How to use a roundabout

A roundabout is a circular intersection without stop signs or traffic signals. Traffic flows counterclockwise around a central island.
The benefits? Roundabouts improve traffic flow. They reduce serious crashes, injuries and fatalities because they virtually eliminate the chance of a head-on or right-angle collisions. They improve safety for pedestrians and cyclists. Roundabouts can even reduce greenhouse gas emissions.

Roundabouts

Tips for drivers

  • You’ll see crosswalks on the entry legs to the roundabout. You need to yield to any pedestrians or cyclists in the crosswalk and be sure you don’t block it.
  • Yield to traffic that’s already inside the roundabout—it has the right of way.
  • Drive counter-clockwise within the asphalt lane.
  • There is usually a raised or colored apron around the center island in the roundabout. It’s there for large trucks and emergency vehicles only. Stay off that area.
  • It’s there for large trucks and emergency vehicles only. Stay off that area.
  • Keep moving while you’re in the roundabout. If an emergency vehicle approaches, don’t block its path.
  • When you’re leaving the roundabout, signal a right turn just before you exit.
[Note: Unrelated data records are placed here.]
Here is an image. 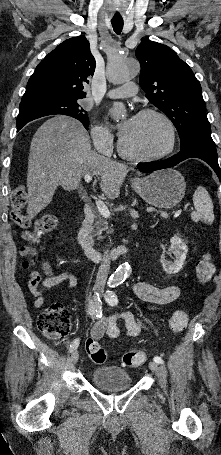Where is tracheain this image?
<instances>
[{
    "label": "trachea",
    "instance_id": "trachea-1",
    "mask_svg": "<svg viewBox=\"0 0 221 455\" xmlns=\"http://www.w3.org/2000/svg\"><path fill=\"white\" fill-rule=\"evenodd\" d=\"M112 27L116 34H120L123 29V19L121 17H114L111 19Z\"/></svg>",
    "mask_w": 221,
    "mask_h": 455
}]
</instances>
That lets drivers waiting to enter the roundabout and pedestrians waiting to cross know your intentions.
  • Yield to pedestrians crossing the exit lane.

Tips for cyclists

  • Cyclists can ride either with traffic or on the cycling pathway.
  • If you’re riding on the road, merge with traffic before you enter the roundabout.
  • If you’re using the cycle path:

– Enter the roundabout via the ramp that extends from the shoulder of the road.
– Watch your speed when you’re on the pathway, and be aware of pedestrians.
– Dismount and use the marked crosswalks to cross the intersecting streets.

Tips for pedestrians

  • When you’re crossing the legs of a roundabout, always use the marked crosswalks.
  • Just like crossing any road, wait for a gap in traffic, or until all vehicles are stopped.
  • Don’t cross to the center island.
  • Be aware of cyclists sharing the crosswalk and pathways.